Faire jouer la concurrence
Mais a-t-on vraiment le choix? Pour le savoir, nos équipes se sont fait passer pour des privés souhaitant profiter de l’ouverture du marché pour changer de fournisseur. Nous avons envoyé nos demandes d’approvisionnement à quinze entreprises suisses et cinq grosses sociétés actives sur le marché européen. Tous les fournisseurs ont répondu par la négative. La plupart n’ont pas motivé leur refus. D’autres ont évoqué la distance géographique ou les investissements nécessaires pour livrer du gaz au-delà de leur périmètre actuel. Plusieurs entreprises disent réfléchir sur comment la décision de la Comco pourra s’appliquer et expliquent n’être pas encore prêtes à passer le pas, comme Regio Energie, à Soleure, qui estime que «l’application de la libéralisation n’est pas si simple à réaliser».
Ces réactions sont autant de preuves que «l’ouverture du marché du gaz est encore en construction» pour citer les Services industriels de Lausanne. Mais visiblement, la situation n’est pas comprise de la même manière partout. Ainsi, la société valaisanne Oiken explique que le marché n’est pas libéralisé pour les clients utilisant moins de 100 000 kWh par an. Alors, ouverture ou non? En théorie oui, en pratique non. Une chose est sûre, le marché gazier suisse n’est pas unifié. Les petits consommateurs n’ont pas d’autre solution que de prendre leur mal en patience pour, peut-être, faire baisser leur facture de gaz à l’avenir.

_ENREGISTREMENTS À TRAITER_.

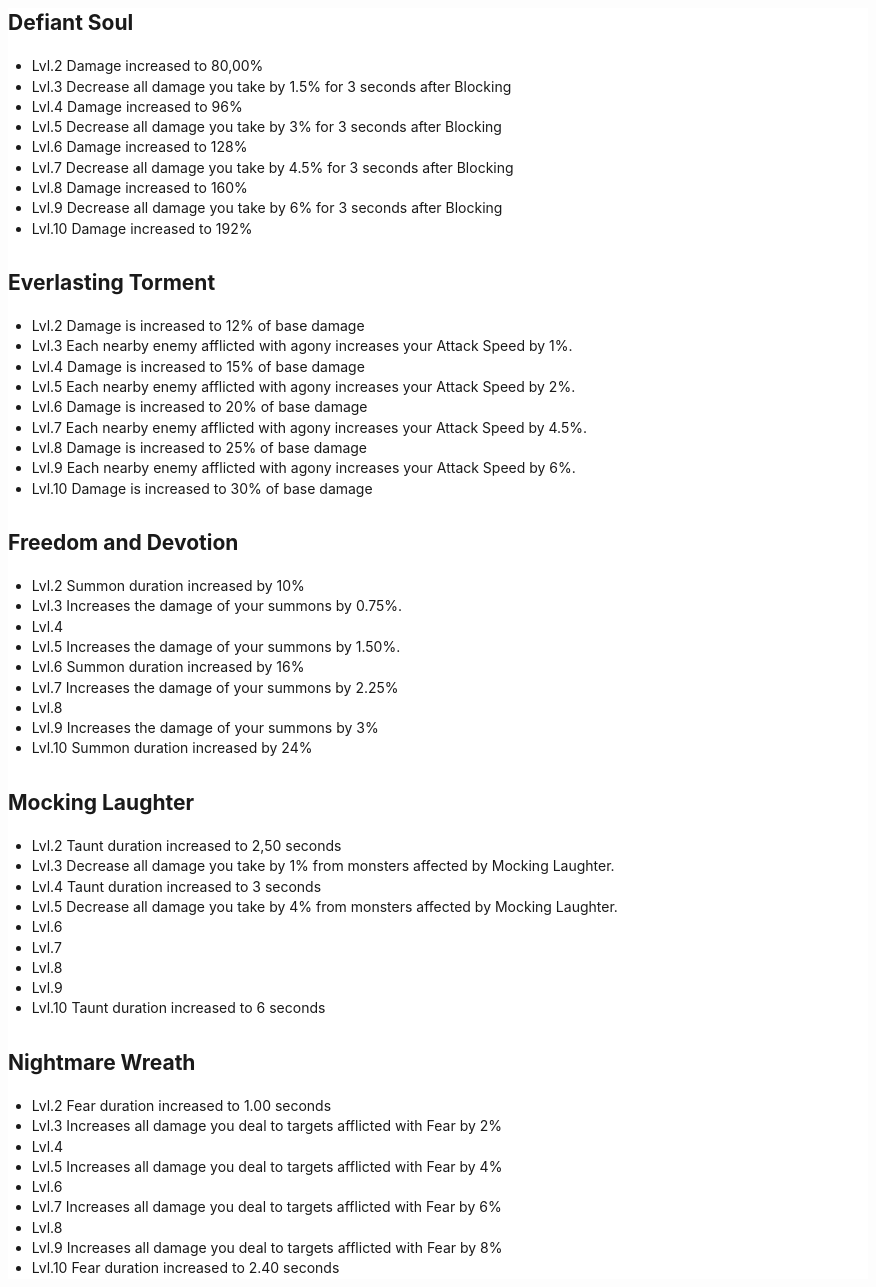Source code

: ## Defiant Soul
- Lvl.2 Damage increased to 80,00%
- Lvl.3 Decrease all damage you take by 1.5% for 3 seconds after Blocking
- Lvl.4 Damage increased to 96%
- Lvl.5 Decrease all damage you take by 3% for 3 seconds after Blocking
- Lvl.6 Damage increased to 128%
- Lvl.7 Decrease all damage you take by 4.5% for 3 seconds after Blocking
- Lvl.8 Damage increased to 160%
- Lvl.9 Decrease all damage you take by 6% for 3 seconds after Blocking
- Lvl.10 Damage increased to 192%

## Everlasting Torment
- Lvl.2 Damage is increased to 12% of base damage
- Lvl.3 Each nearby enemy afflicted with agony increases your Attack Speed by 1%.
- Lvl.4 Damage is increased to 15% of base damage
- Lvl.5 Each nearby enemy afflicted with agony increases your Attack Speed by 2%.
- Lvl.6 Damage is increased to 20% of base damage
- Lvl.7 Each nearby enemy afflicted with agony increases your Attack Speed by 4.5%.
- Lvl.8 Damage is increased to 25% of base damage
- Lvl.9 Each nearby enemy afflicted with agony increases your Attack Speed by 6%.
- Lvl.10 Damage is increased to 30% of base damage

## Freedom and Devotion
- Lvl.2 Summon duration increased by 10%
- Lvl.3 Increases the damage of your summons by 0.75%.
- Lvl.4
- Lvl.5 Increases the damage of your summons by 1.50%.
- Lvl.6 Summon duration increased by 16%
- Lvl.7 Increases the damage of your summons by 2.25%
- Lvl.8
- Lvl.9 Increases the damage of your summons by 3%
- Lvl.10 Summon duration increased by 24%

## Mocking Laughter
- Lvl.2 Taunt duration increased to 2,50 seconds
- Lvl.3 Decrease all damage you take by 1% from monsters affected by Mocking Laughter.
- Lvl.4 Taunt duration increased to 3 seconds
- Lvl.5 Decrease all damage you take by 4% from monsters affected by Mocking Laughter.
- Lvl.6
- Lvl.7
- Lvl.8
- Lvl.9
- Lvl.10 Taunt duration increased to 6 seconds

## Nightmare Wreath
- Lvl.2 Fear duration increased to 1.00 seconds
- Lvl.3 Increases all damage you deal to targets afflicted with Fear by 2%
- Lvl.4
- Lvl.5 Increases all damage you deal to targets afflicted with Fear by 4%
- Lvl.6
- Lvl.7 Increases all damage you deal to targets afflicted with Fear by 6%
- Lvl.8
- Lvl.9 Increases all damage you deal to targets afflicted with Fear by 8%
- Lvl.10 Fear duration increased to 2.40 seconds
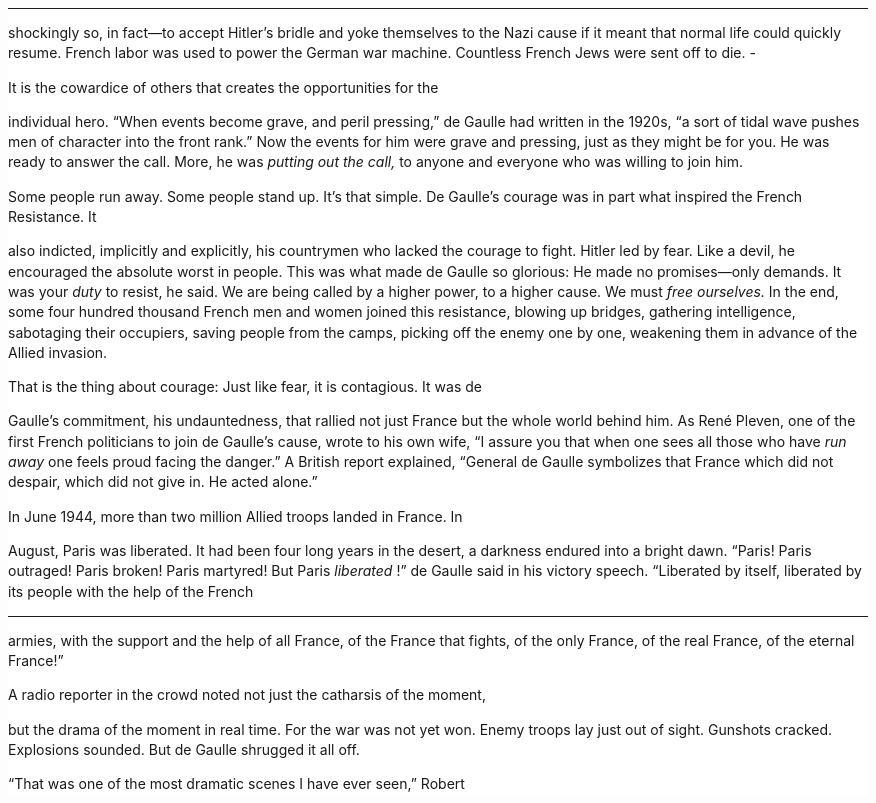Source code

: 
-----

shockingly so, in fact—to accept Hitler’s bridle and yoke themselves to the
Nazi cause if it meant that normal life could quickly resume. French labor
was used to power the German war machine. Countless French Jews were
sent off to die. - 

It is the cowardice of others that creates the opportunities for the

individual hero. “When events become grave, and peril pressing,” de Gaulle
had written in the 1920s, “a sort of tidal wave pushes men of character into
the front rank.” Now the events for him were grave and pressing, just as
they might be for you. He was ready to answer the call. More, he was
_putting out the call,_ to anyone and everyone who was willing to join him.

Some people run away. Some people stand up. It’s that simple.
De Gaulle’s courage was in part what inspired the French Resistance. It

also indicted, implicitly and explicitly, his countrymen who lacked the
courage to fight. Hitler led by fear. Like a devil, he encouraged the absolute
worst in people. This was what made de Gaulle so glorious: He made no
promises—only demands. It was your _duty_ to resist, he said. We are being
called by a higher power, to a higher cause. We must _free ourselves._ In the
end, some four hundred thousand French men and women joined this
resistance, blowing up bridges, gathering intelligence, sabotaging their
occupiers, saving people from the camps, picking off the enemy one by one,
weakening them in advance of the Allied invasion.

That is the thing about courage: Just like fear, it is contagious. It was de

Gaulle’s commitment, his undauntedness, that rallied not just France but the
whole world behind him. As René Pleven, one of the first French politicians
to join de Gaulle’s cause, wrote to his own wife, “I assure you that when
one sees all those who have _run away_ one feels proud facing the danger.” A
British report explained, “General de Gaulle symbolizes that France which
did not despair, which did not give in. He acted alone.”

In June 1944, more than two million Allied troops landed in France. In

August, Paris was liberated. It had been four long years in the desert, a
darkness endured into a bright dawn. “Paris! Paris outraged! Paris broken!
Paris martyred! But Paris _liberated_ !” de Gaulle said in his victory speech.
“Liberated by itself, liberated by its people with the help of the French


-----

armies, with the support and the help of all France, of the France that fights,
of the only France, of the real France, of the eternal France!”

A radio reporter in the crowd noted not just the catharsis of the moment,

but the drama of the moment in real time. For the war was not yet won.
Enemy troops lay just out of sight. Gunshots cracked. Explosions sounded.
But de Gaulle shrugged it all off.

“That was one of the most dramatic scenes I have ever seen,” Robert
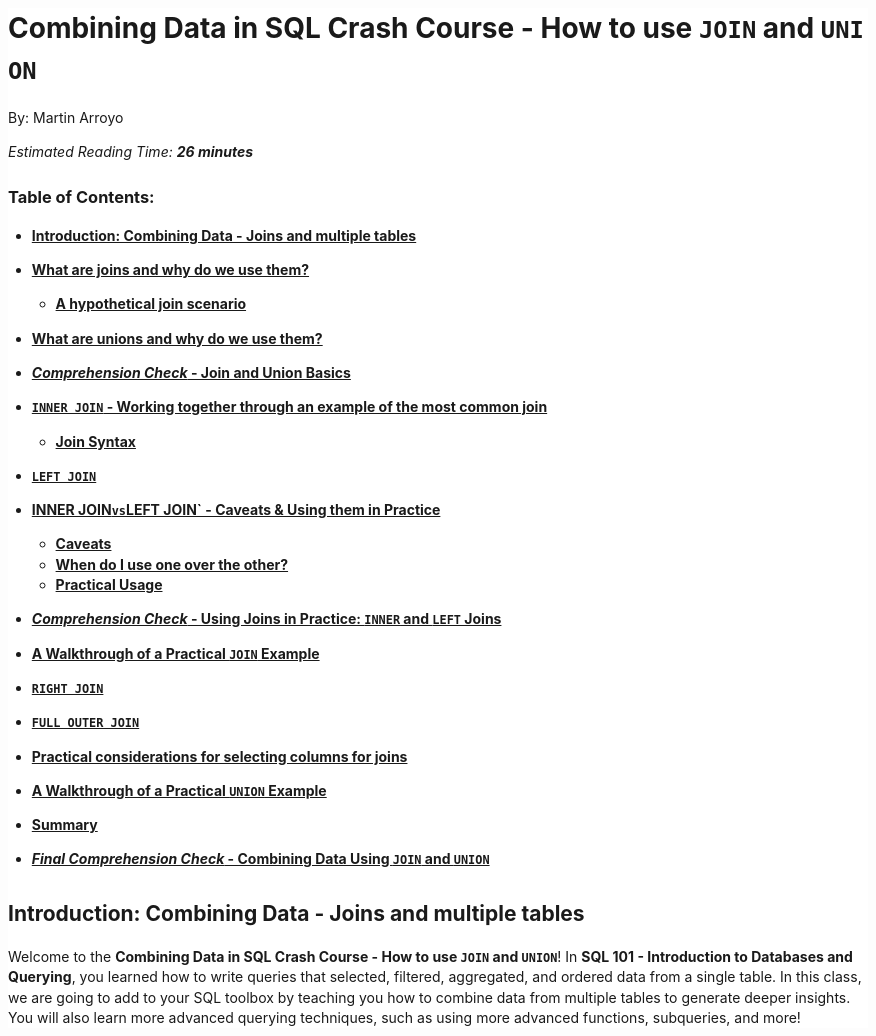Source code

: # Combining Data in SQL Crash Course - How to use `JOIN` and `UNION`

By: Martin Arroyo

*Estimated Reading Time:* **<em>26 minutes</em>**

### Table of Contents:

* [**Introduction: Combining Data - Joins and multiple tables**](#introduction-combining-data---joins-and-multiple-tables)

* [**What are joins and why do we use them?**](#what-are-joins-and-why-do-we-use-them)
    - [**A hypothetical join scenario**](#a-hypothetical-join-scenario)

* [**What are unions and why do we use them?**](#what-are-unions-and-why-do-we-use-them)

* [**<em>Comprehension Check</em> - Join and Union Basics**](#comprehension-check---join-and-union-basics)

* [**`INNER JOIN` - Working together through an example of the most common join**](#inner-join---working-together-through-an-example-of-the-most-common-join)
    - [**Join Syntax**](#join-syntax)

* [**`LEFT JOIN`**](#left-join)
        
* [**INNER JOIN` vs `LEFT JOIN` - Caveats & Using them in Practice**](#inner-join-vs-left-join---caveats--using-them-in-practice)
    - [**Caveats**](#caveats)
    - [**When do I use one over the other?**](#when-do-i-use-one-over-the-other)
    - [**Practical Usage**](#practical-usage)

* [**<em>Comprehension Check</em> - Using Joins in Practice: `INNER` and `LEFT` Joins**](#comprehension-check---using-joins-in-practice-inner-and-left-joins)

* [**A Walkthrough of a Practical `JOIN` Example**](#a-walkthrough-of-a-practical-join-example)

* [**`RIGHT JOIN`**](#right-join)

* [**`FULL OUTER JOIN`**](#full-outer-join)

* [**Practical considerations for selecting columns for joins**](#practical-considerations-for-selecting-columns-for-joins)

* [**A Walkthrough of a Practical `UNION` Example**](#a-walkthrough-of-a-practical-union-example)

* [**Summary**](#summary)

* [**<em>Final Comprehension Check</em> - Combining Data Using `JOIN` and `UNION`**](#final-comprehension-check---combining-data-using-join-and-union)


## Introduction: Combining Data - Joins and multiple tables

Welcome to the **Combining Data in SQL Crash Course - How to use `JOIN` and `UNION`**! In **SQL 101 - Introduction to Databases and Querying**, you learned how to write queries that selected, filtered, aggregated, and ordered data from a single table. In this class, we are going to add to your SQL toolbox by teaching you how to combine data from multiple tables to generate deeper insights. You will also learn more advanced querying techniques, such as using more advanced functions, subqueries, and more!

_ACTION À MENER 1_.
Extrayez le texte sur l'ouverture du marché suisse du gaz et reproduisez-le en entier, à l'identique.
_ACTION À MENER 2_.
Dans les enregistrements, copiez à l'identique les lignes qui vont de celle contenant «Check</em> - Using» jusqu'à la fin des enregistrements, bornes comprises.
Le texte et les enregistrements n'ont aucun rapport entre eux.

_RÉPONSE FINALE 1_.
Faire jouer la concurrence
Mais a-t-on vraiment le choix? Pour le savoir, nos équipes se sont fait passer pour des privés souhaitant profiter de l’ouverture du marché pour changer de fournisseur. Nous avons envoyé nos demandes d’approvisionnement à quinze entreprises suisses et cinq grosses sociétés actives sur le marché européen. Tous les fournisseurs ont répondu par la négative. La plupart n’ont pas motivé leur refus. D’autres ont évoqué la distance géographique ou les investissements nécessaires pour livrer du gaz au-delà de leur périmètre actuel. Plusieurs entreprises disent réfléchir sur comment la décision de la Comco pourra s’appliquer et expliquent n’être pas encore prêtes à passer le pas, comme Regio Energie, à Soleure, qui estime que «l’application de la libéralisation n’est pas si simple à réaliser».
Ces réactions sont autant de preuves que «l’ouverture du marché du gaz est encore en construction» pour citer les Services industriels de Lausanne. Mais visiblement, la situation n’est pas comprise de la même manière partout. Ainsi, la société valaisanne Oiken explique que le marché n’est pas libéralisé pour les clients utilisant moins de 100 000 kWh par an. Alors, ouverture ou non? En théorie oui, en pratique non. Une chose est sûre, le marché gazier suisse n’est pas unifié. Les petits consommateurs n’ont pas d’autre solution que de prendre leur mal en patience pour, peut-être, faire baisser leur facture de gaz à l’avenir.

_RÉPONSE FINALE 2_.
* [**<em>Comprehension Check</em> - Using Joins in Practice: `INNER` and `LEFT` Joins**](#comprehension-check---using-joins-in-practice-inner-and-left-joins)

* [**A Walkthrough of a Practical `JOIN` Example**](#a-walkthrough-of-a-practical-join-example)

* [**`RIGHT JOIN`**](#right-join)

* [**`FULL OUTER JOIN`**](#full-outer-join)

* [**Practical considerations for selecting columns for joins**](#practical-considerations-for-selecting-columns-for-joins)

* [**A Walkthrough of a Practical `UNION` Example**](#a-walkthrough-of-a-practical-union-example)

* [**Summary**](#summary)

* [**<em>Final Comprehension Check</em> - Combining Data Using `JOIN` and `UNION`**](#final-comprehension-check---combining-data-using-join-and-union)


## Introduction: Combining Data - Joins and multiple tables

Welcome to the **Combining Data in SQL Crash Course - How to use `JOIN` and `UNION`**! In **SQL 101 - Introduction to Databases and Querying**, you learned how to write queries that selected, filtered, aggregated, and ordered data from a single table. In this class, we are going to add to your SQL toolbox by teaching you how to combine data from multiple tables to generate deeper insights. You will also learn more advanced querying techniques, such as using more advanced functions, subqueries, and more!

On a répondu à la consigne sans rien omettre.